Instructions for the task: Write out every line of text from the entries below unchanged, and leave the pictures out of your answer.

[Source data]
────────
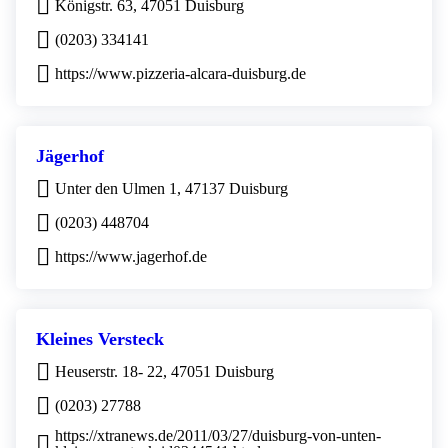
Königstr. 63, 47051 Duisburg
(0203) 334141
https://www.pizzeria-alcara-duisburg.de
Jägerhof
Unter den Ulmen 1, 47137 Duisburg
(0203) 448704
https://www.jagerhof.de
Kleines Versteck
Heuserstr. 18- 22, 47051 Duisburg
(0203) 27788
https://xtranews.de/2011/03/27/duisburg-von-unten-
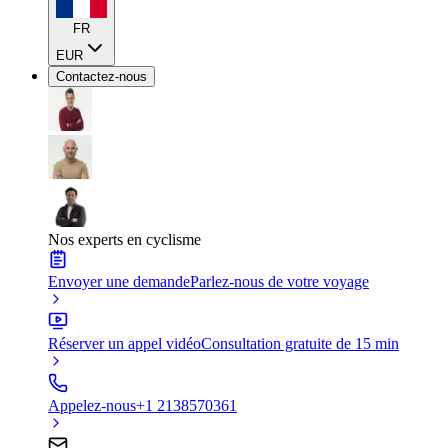
FR
EUR
Contactez-nous
Nos experts en cyclisme
Envoyer une demande
Parlez-nous de votre voyage
Réserver un appel vidéo
Consultation gratuite de 15 min
Appelez-nous
+1 2138570361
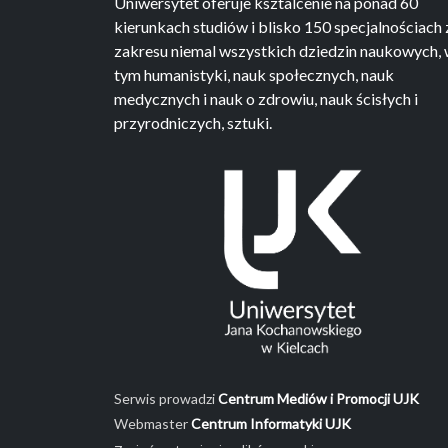
Uniwersytet oferuje ksztalcenie na ponad 60
kierunkach studiów i blisko 150 specjalnościach 
zakresu niemal wszystkich dziedzin naukowych,
tym humanistyki, nauk społecznych, nauk
medycznych i nauk o zdrowiu, nauk ścisłych i
przyrodniczych, sztuki.
Serwis prowadzi
Centrum Mediów i Promocji UJK
Webmaster
Centrum Informatyki UJK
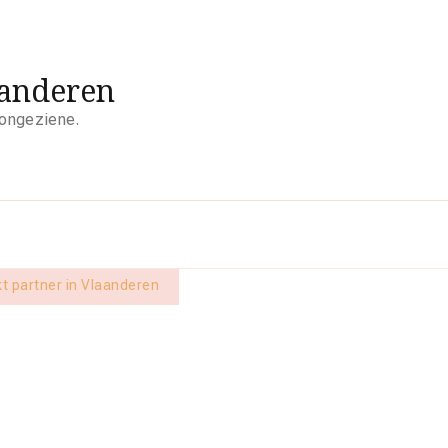
aanderen
 ongeziene.
t partner in Vlaanderen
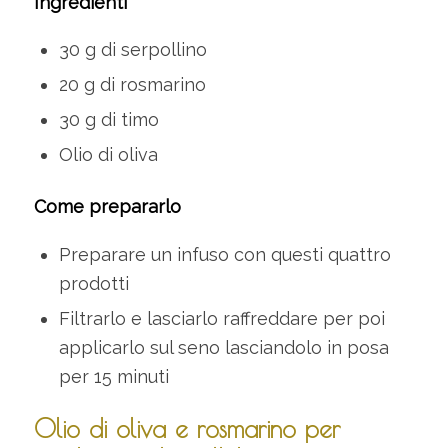
Ingredienti
30 g di serpollino
20 g di rosmarino
30 g di timo
Olio di oliva
Come prepararlo
Preparare un infuso con questi quattro
prodotti
Filtrarlo e lasciarlo raffreddare per poi
applicarlo sul seno lasciandolo in posa
per 15 minuti
Olio di oliva e rosmarino per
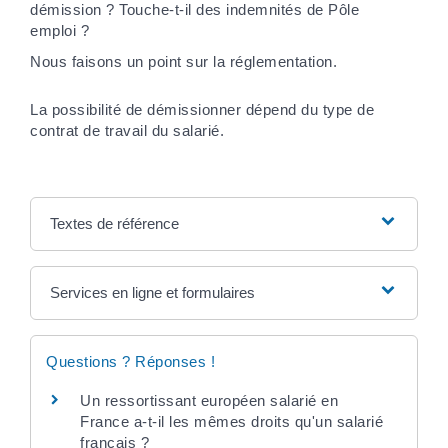
démission ? Touche-t-il des indemnités de Pôle
emploi ?
Nous faisons un point sur la réglementation.
La possibilité de démissionner dépend du type de
contrat de travail du salarié.
Textes de référence
Services en ligne et formulaires
Questions ? Réponses !
Un ressortissant européen salarié en
France a-t-il les mêmes droits qu'un salarié
français ?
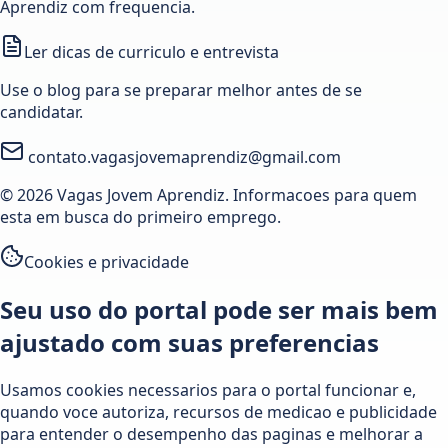
Aprendiz com frequencia.
Ler dicas de curriculo e entrevista
Use o blog para se preparar melhor antes de se
candidatar.
contato.vagasjovemaprendiz@gmail.com
© 2026 Vagas Jovem Aprendiz. Informacoes para quem
esta em busca do primeiro emprego.
Cookies e privacidade
Seu uso do portal pode ser mais bem
ajustado com suas preferencias
Usamos cookies necessarios para o portal funcionar e,
quando voce autoriza, recursos de medicao e publicidade
para entender o desempenho das paginas e melhorar a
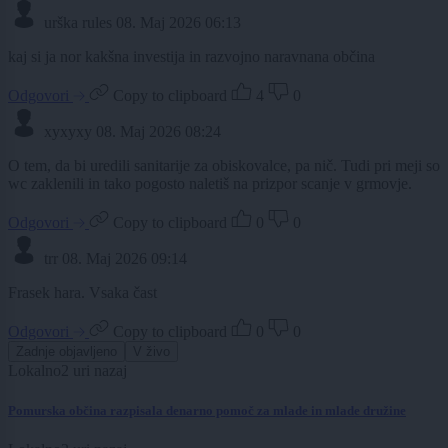
urška rules
08. Maj 2026 06:13
kaj si ja nor kakšna investija in razvojno naravnana občina
Odgovori
Copy to clipboard
4
0
xyxyxy
08. Maj 2026 08:24
O tem, da bi uredili sanitarije za obiskovalce, pa nič. Tudi pri meji so
wc zaklenili in tako pogosto naletiš na prizpor scanje v grmovje.
Odgovori
Copy to clipboard
0
0
trr
08. Maj 2026 09:14
Frasek hara. Vsaka čast
Odgovori
Copy to clipboard
0
0
Zadnje objavljeno
V živo
Lokalno
2 uri nazaj
Pomurska občina razpisala denarno pomoč za mlade in mlade družine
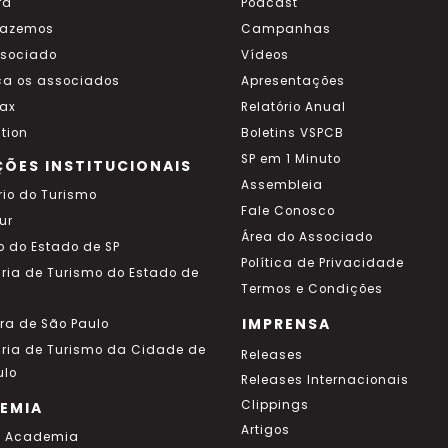
ra
Podcast
fazemos
Campanhas
ssociado
Vídeos
a os associados
Apresentações
ax
Relatório Anual
tion
Boletins VSPCB
SP em 1 Minuto
ÇÕES INSTITUCIONAIS
Assembleia
rio do Turismo
Fale Conosco
ur
Área do Associado
o do Estado de SP
Política de Privacidade
aria de Turismo do Estado de
Termos e Condições
IMPRENSA
ura de São Paulo
aria de Turismo da Cidade de
Releases
ulo
Releases Internacionais
Clippings
EMIA
Artigos
a Academia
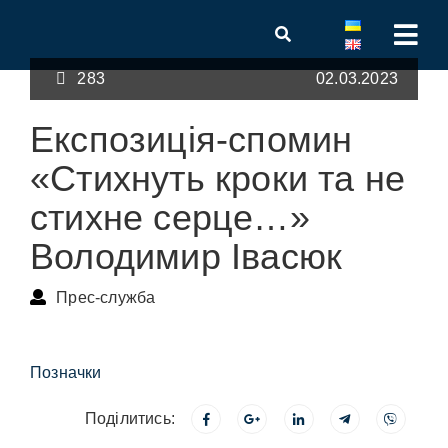
283
02.03.2023
Експозиція-спомин
«Стихнуть кроки та не
стихне серце…»
Володимир Івасюк
Прес-служба
Позначки
Поділитись:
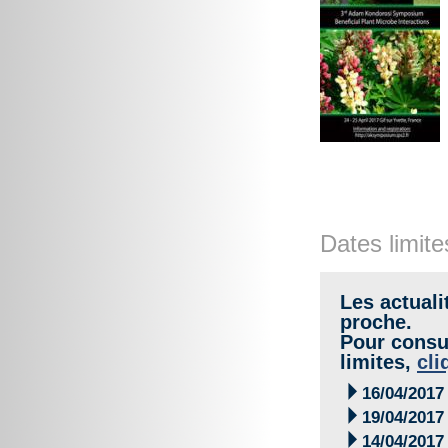
Dates limite
Les actuali
proche.
Pour consul
limites,
cli

16/04/2017

19/04/2017

14/04/2017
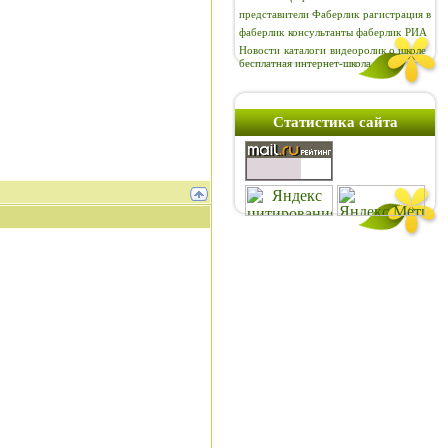
представители Фаберлик
рагистрация в
фаберлик
консультанты фаберлик
РИА
Новости
каталоги
видеоролик о школе
бесплатная интернет-школа
Статистика сайта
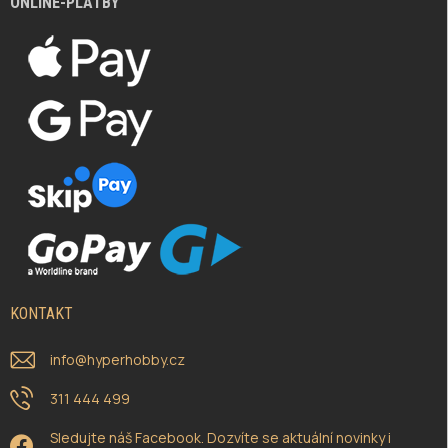
ONLINE-PLATBY
KONTAKT
info
@
hyperhobby.cz
311 444 499
Sledujte náš Facebook. Dozvíte se aktuální novinky i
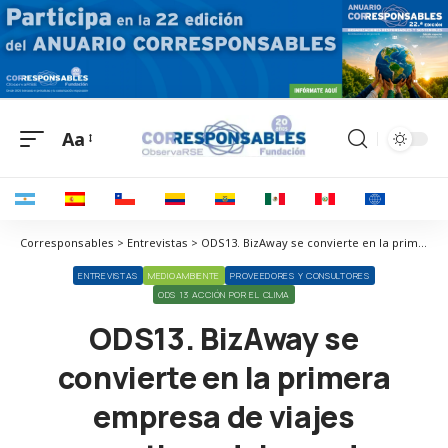
Aa
Corresponsables > Entrevistas > ODS13. BizAway se convierte en la primera empresa de viajes corporativos del mundo en obtener el sello B Corp
ENTREVISTAS
MEDIOAMBIENTE
PROVEEDORES Y CONSULTORES
ODS 13 ACCIÓN POR EL CLIMA
ODS13. BizAway se
convierte en la primera
empresa de viajes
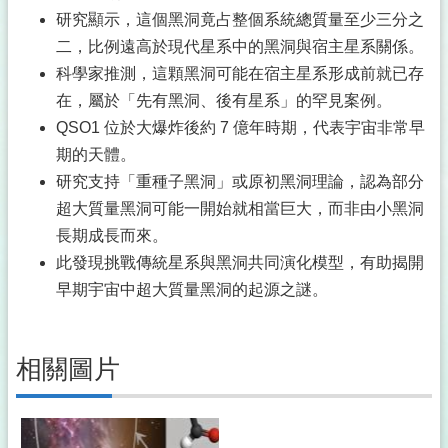
研究顯示，這個黑洞竟占整個系統總質量至少三分之
二，比例遠高於現代星系中的黑洞與宿主星系關係。
科學家推測，這顆黑洞可能在宿主星系形成前就已存
在，屬於「先有黑洞、後有星系」的罕見案例。
QSO1 位於大爆炸後約 7 億年時期，代表宇宙非常早
期的天體。
研究支持「重種子黑洞」或原初黑洞理論，認為部分
超大質量黑洞可能一開始就相當巨大，而非由小黑洞
長期成長而來。
此發現挑戰傳統星系與黑洞共同演化模型，有助揭開
早期宇宙中超大質量黑洞的起源之謎。
相關圖片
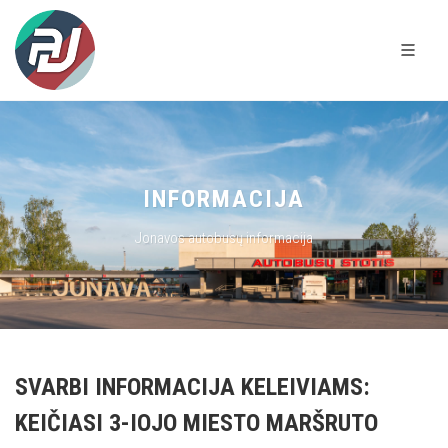
INFORMACIJA
Jonavos autobusų informacija
SVARBI INFORMACIJA KELEIVIAMS:
KEIČIASI 3-IOJO MIESTO MARŠRUTO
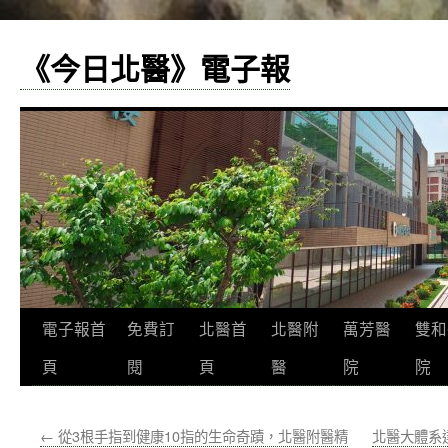
《今日北醫》電子報
跳
電子報首
免費訂
北醫首
北醫附
萬芳醫
雙和
至
頁
閱
頁
醫
院
院
主
←
從3根手指到健康10指的生命奇蹟，北醫附醫精
北醫大體系
要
────────
Result for this exercise:
Königstr. 63, 47051 Duisburg
(0203) 334141
https://www.pizzeria-alcara-duisburg.de
Jägerhof
Unter den Ulmen 1, 47137 Duisburg
(0203) 448704
https://www.jagerhof.de
Kleines Versteck
Heuserstr. 18- 22, 47051 Duisburg
(0203) 27788
https://xtranews.de/2011/03/27/duisburg-von-unten-
FR
EUR
Contactez-nous
Nos experts en cyclisme
Envoyer une demande
Parlez-nous de votre voyage
Réserver un appel vidéo
Consultation gratuite de 15 min
Appelez-nous
+1 2138570361
Uniwersytet oferuje ksztalcenie na ponad 60
kierunkach studiów i blisko 150 specjalnościach 
zakresu niemal wszystkich dziedzin naukowych,
tym humanistyki, nauk społecznych, nauk
medycznych i nauk o zdrowiu, nauk ścisłych i
przyrodniczych, sztuki.
Serwis prowadzi
Centrum Mediów i Promocji UJK
Webmaster
Centrum Informatyki UJK
aanderen
 ongeziene.
t partner in Vlaanderen
Ingredienti
30 g di serpollino
20 g di rosmarino
30 g di timo
Olio di oliva
Come prepararlo
Preparare un infuso con questi quattro
prodotti
Filtrarlo e lasciarlo raffreddare per poi
applicarlo sul seno lasciandolo in posa
per 15 minuti
Olio di oliva e rosmarino per
démission ? Touche-t-il des indemnités de Pôle
emploi ?
Nous faisons un point sur la réglementation.
La possibilité de démissionner dépend du type de
contrat de travail du salarié.
Textes de référence
Services en ligne et formulaires
Questions ? Réponses !
Un ressortissant européen salarié en
France a-t-il les mêmes droits qu'un salarié
français ?
Aprendiz com frequencia.
Ler dicas de curriculo e entrevista
Use o blog para se preparar melhor antes de se
candidatar.
contato.vagasjovemaprendiz@gmail.com
© 2026 Vagas Jovem Aprendiz. Informacoes para quem
esta em busca do primeiro emprego.
Cookies e privacidade
Seu uso do portal pode ser mais bem
ajustado com suas preferencias
Usamos cookies necessarios para o portal funcionar e,
quando voce autoriza, recursos de medicao e publicidade
para entender o desempenho das paginas e melhorar a
urška rules
08. Maj 2026 06:13
kaj si ja nor kakšna investija in razvojno naravnana občina
Odgovori
Copy to clipboard
4
0
xyxyxy
08. Maj 2026 08:24
O tem, da bi uredili sanitarije za obiskovalce, pa nič. Tudi pri meji so
wc zaklenili in tako pogosto naletiš na prizpor scanje v grmovje.
Odgovori
Copy to clipboard
0
0
trr
08. Maj 2026 09:14
Frasek hara. Vsaka čast
Odgovori
Copy to clipboard
0
0
Zadnje objavljeno
V živo
Lokalno
2 uri nazaj
Pomurska občina razpisala denarno pomoč za mlade in mlade družine
ra
Podcast
fazemos
Campanhas
ssociado
Vídeos
a os associados
Apresentações
ax
Relatório Anual
tion
Boletins VSPCB
SP em 1 Minuto
ÇÕES INSTITUCIONAIS
Assembleia
rio do Turismo
Fale Conosco
ur
Área do Associado
o do Estado de SP
Política de Privacidade
aria de Turismo do Estado de
Termos e Condições
IMPRENSA
ura de São Paulo
aria de Turismo da Cidade de
Releases
ulo
Releases Internacionais
Clippings
EMIA
Artigos
a Academia
283
02.03.2023
Експозиція-спомин
«Стихнуть кроки та не
стихне серце…»
Володимир Івасюк
Прес-служба
Позначки
Поділитись:
Dates limite
Les actuali
proche.
Pour consul
limites,
cli

16/04/2017

19/04/2017

14/04/2017
представители Фаберлик
рагистрация в
фаберлик
консультанты фаберлик
РИА
Новости
каталоги
видеоролик о школе
бесплатная интернет-школа
Статистика сайта
ONLINE-PLATBY
KONTAKT
info
@
hyperhobby.cz
311 444 499
Sledujte náš Facebook. Dozvíte se aktuální novinky i
Aa
Corresponsables > Entrevistas > ODS13. BizAway se convierte en la primera empresa de viajes corporativos del mundo en obtener el sello B Corp
ENTREVISTAS
MEDIOAMBIENTE
PROVEEDORES Y CONSULTORES
ODS 13 ACCIÓN POR EL CLIMA
ODS13. BizAway se
convierte en la primera
empresa de viajes
研究顯示，這個黑洞竟占整個系統總質量至少三分之
二，比例遠高於現代星系中的黑洞與宿主星系關係。
科學家推測，這顆黑洞可能在宿主星系形成前就已存
在，屬於「先有黑洞、後有星系」的罕見案例。
QSO1 位於大爆炸後約 7 億年時期，代表宇宙非常早
期的天體。
研究支持「重種子黑洞」或原初黑洞理論，認為部分
超大質量黑洞可能一開始就相當巨大，而非由小黑洞
長期成長而來。
此發現挑戰傳統星系與黑洞共同演化模型，有助揭開
早期宇宙中超大質量黑洞的起源之謎。
相關圖片
INFORMACIJA
Jonavos autobusų informacija
SVARBI INFORMACIJA KELEIVIAMS:
KEIČIASI 3-IOJO MIESTO MARŠRUTO
《今日北醫》電子報
跳
電子報首
免費訂
北醫首
北醫附
萬芳醫
雙和
至
頁
閱
頁
醫
院
院
主
←
從3根手指到健康10指的生命奇蹟，北醫附醫精
北醫大體系
要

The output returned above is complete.